X-linked agammaglobulinemia (XLA) is the most common cause of agammaglobulinemia present from birth. Patients with XLA lack antibodies, they are prone to developing infections, which frequently occur at or near the surfaces of mucus membranes, such as the middle ear, sinuses and lungs, but in some instances can also involve the bloodstream or internal organs.

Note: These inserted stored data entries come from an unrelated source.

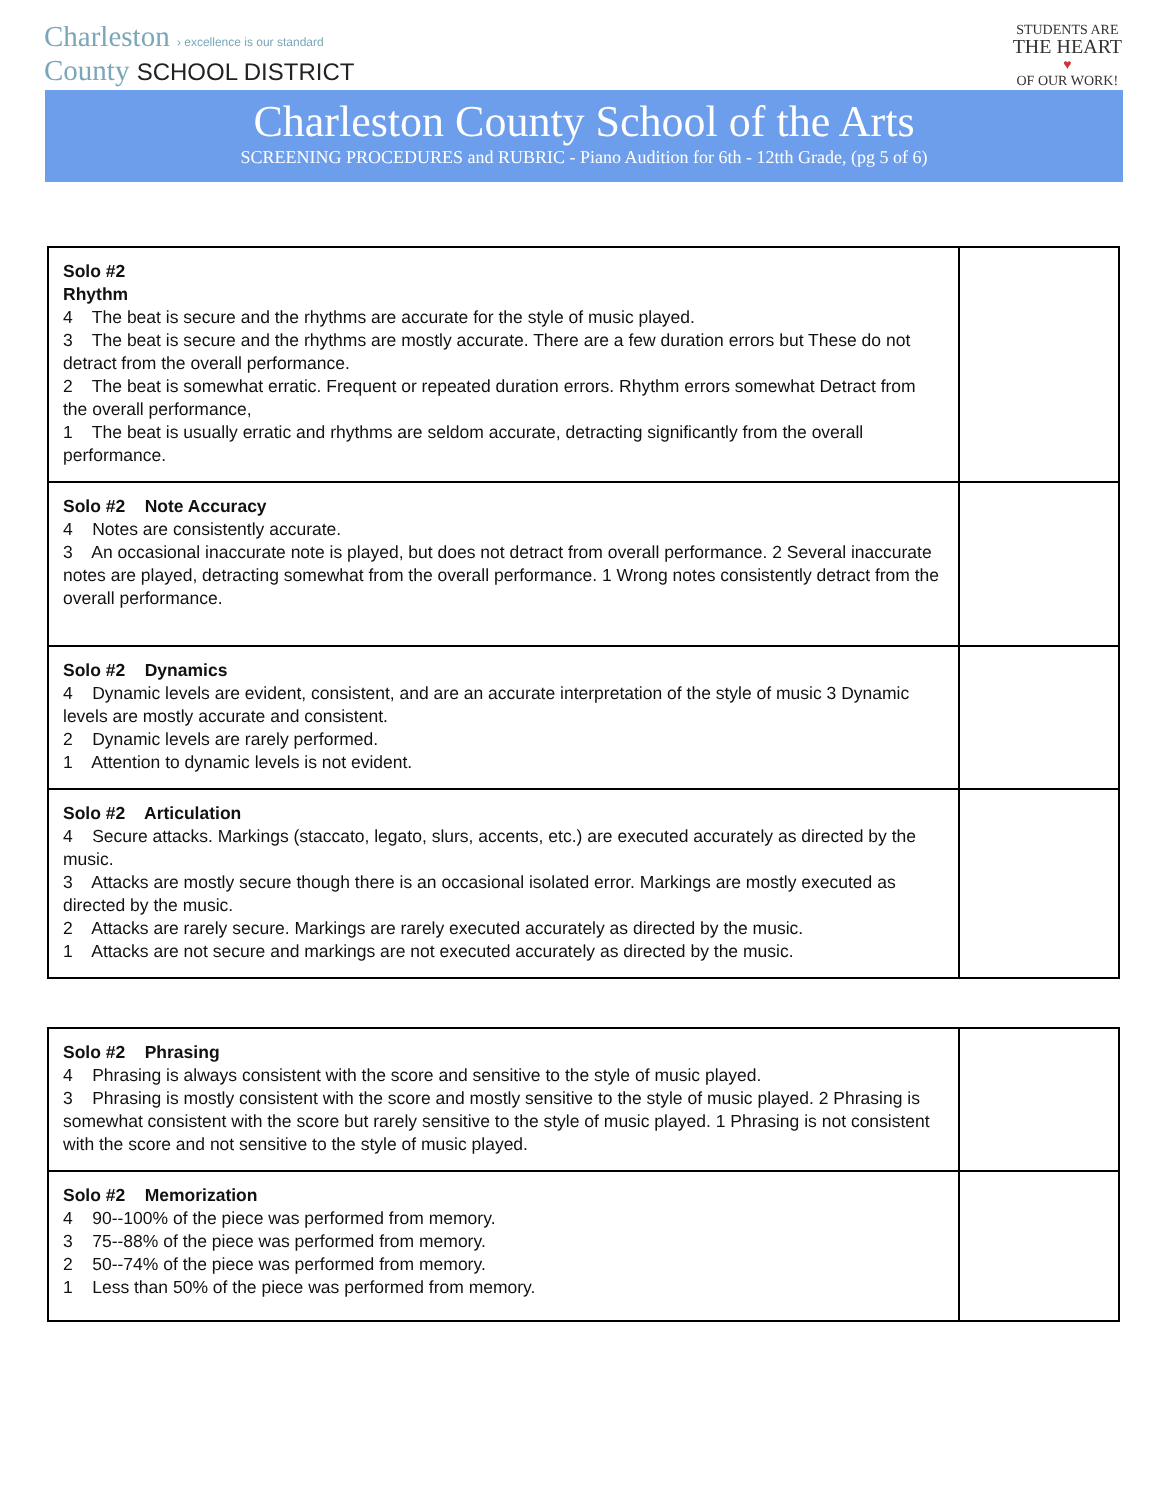Charleston › excellence is our standard
County SCHOOL DISTRICT
STUDENTS ARE
THE HEART
♥
OF OUR WORK!
Charleston County School of the Arts
SCREENING PROCEDURES and RUBRIC - Piano Audition for 6th - 12tth Grade, (pg 5 of 6)
| Solo #2 Rhythm 4 The beat is secure and the rhythms are accurate for the style of music played. 3 The beat is secure and the rhythms are mostly accurate. There are a few duration errors but These do not detract from the overall performance. 2 The beat is somewhat erratic. Frequent or repeated duration errors. Rhythm errors somewhat Detract from the overall performance, 1 The beat is usually erratic and rhythms are seldom accurate, detracting significantly from the overall performance. | |
| Solo #2 Note Accuracy 4 Notes are consistently accurate. 3 An occasional inaccurate note is played, but does not detract from overall performance. 2 Several inaccurate notes are played, detracting somewhat from the overall performance. 1 Wrong notes consistently detract from the overall performance. | |
| Solo #2 Dynamics 4 Dynamic levels are evident, consistent, and are an accurate interpretation of the style of music 3 Dynamic levels are mostly accurate and consistent. 2 Dynamic levels are rarely performed. 1 Attention to dynamic levels is not evident. | |
| Solo #2 Articulation 4 Secure attacks. Markings (staccato, legato, slurs, accents, etc.) are executed accurately as directed by the music. 3 Attacks are mostly secure though there is an occasional isolated error. Markings are mostly executed as directed by the music. 2 Attacks are rarely secure. Markings are rarely executed accurately as directed by the music. 1 Attacks are not secure and markings are not executed accurately as directed by the music. | |
| Solo #2 Phrasing 4 Phrasing is always consistent with the score and sensitive to the style of music played. 3 Phrasing is mostly consistent with the score and mostly sensitive to the style of music played. 2 Phrasing is somewhat consistent with the score but rarely sensitive to the style of music played. 1 Phrasing is not consistent with the score and not sensitive to the style of music played. | |
| Solo #2 Memorization 4 90--100% of the piece was performed from memory. 3 75--88% of the piece was performed from memory. 2 50--74% of the piece was performed from memory. 1 Less than 50% of the piece was performed from memory. | |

XLA testing is usually recommended for any child with recurrent or severe bacterial infections, particularly if the patient has small or absent tonsils and lymph nodes. First, an evaluation of serum immunoglobins may be conducted. In most patients with XLA, all the immunoglobulins (IgG, IgM and IgA) are markedly reduced or absent with some exceptions. If the serum immunoglobulins are low or if the physician strongly suspects the diagnosis of XLA, the B-cell number in the peripheral blood may be measured using flow cytometry. A low percentage of B-cells (nearly absent) in the blood is the most characteristic and reliable laboratory finding in XLA or Autosomal Recessive Agammaglobulinemia (ARA) patients. The diagnosis of XLA can be confirmed by examining the absence of BTK protein in monocytes or platelets or by detecting a mutation in the BTK gene
The early diagnosis of XLA patients is highly desirable because the incidence of chronic lung disease in these patients results from delayed diagnosis and is one of the most detrimental factors on the prognosis and quality of life. Most patients who receive immunoglobulin or prophylactic antibiotics on a regular basis can have relatively normal lives.